15. A system as defined in claim 11, wherein the plurality of speech recognition engines, the plurality of transcription clients and the transcription service reside on the same computer.

16. A system for automatically transcribing a conversation of a plurality of persons, comprising:

a plurality of text-generating means dedicated to a particular person involved in the conversation for converting the speech of the particular person into text;

transcribing means for providing a transcript associated with the conversation based on the texts of the plurality of persons.

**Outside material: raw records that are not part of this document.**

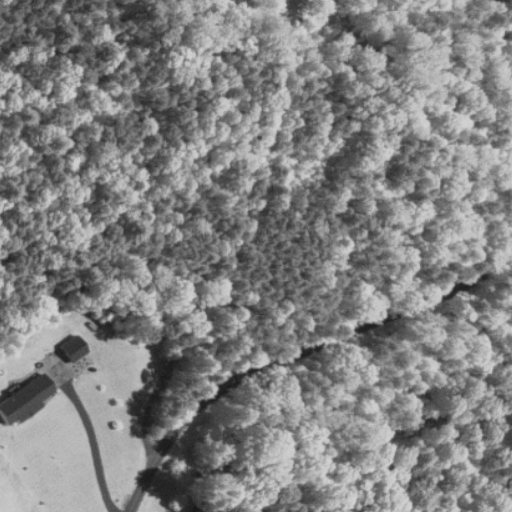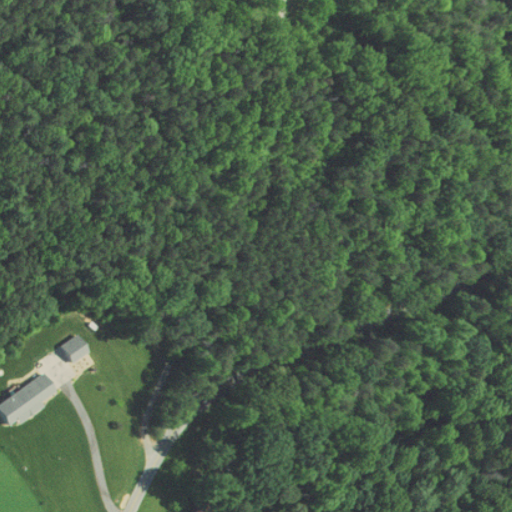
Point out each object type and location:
road: (282, 16)
road: (245, 197)
building: (56, 342)
road: (306, 357)
building: (15, 390)
road: (94, 444)
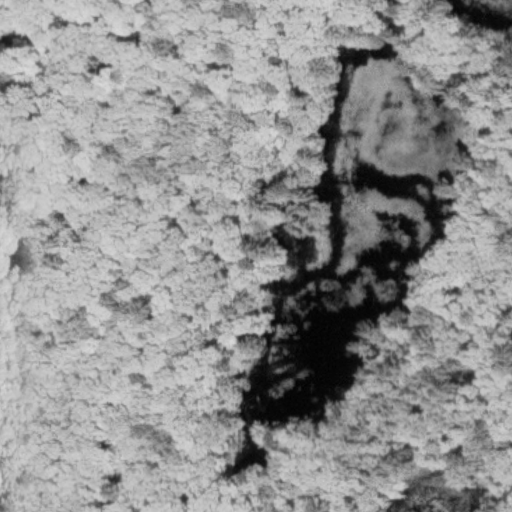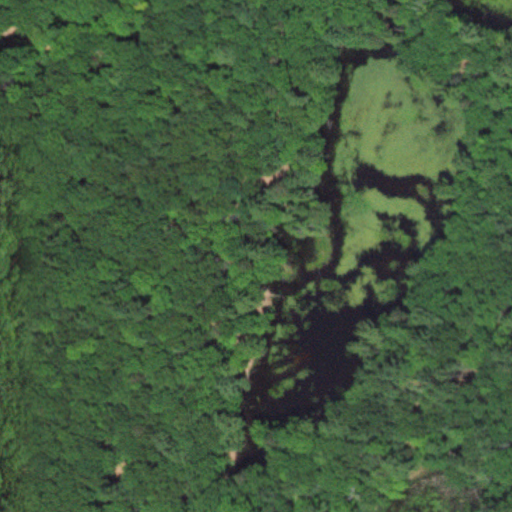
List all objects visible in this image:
park: (256, 256)
road: (424, 473)
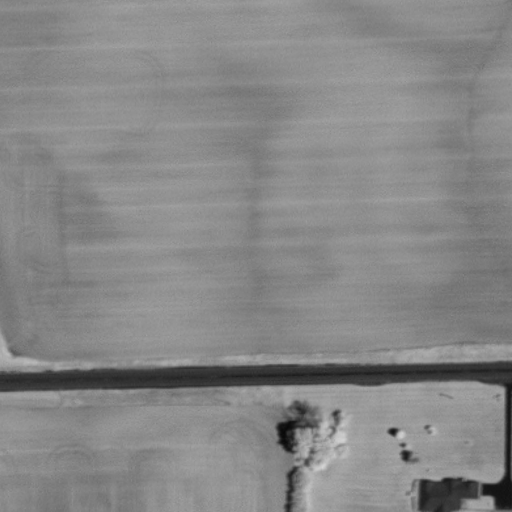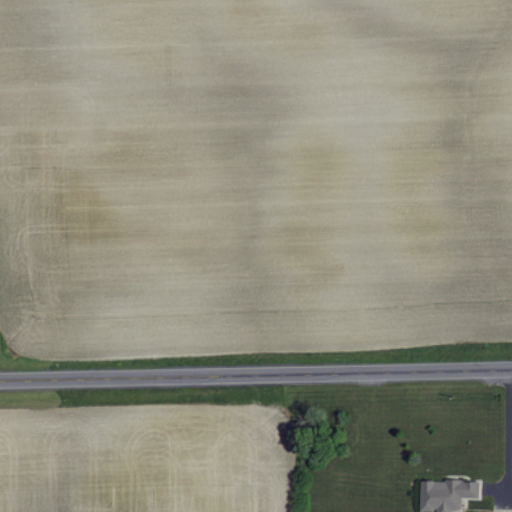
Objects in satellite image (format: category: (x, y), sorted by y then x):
road: (256, 377)
road: (507, 439)
building: (447, 493)
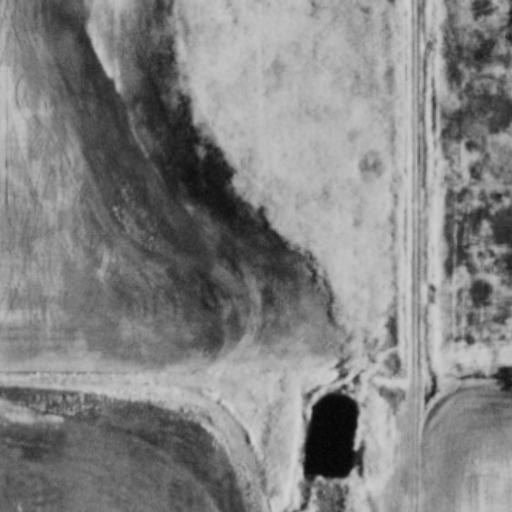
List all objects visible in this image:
road: (407, 256)
road: (204, 389)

17. A system as defined in claim 16, further including a plurality of means each communicating with an associated text-generating means for tagging the text with the identification of the particular person associated with the text.

18. A system as defined in claim 16, wherein the plurality of text-generating means and the transcribing means reside on the same computer.

19. A system as defined in claim 16, wherein the plurality of the text-generating means each reside on a distinct computer.

20. A system as defined in claim 16, wherein the plurality of the text-generating means and the transcribing means each reside on a distinct computer.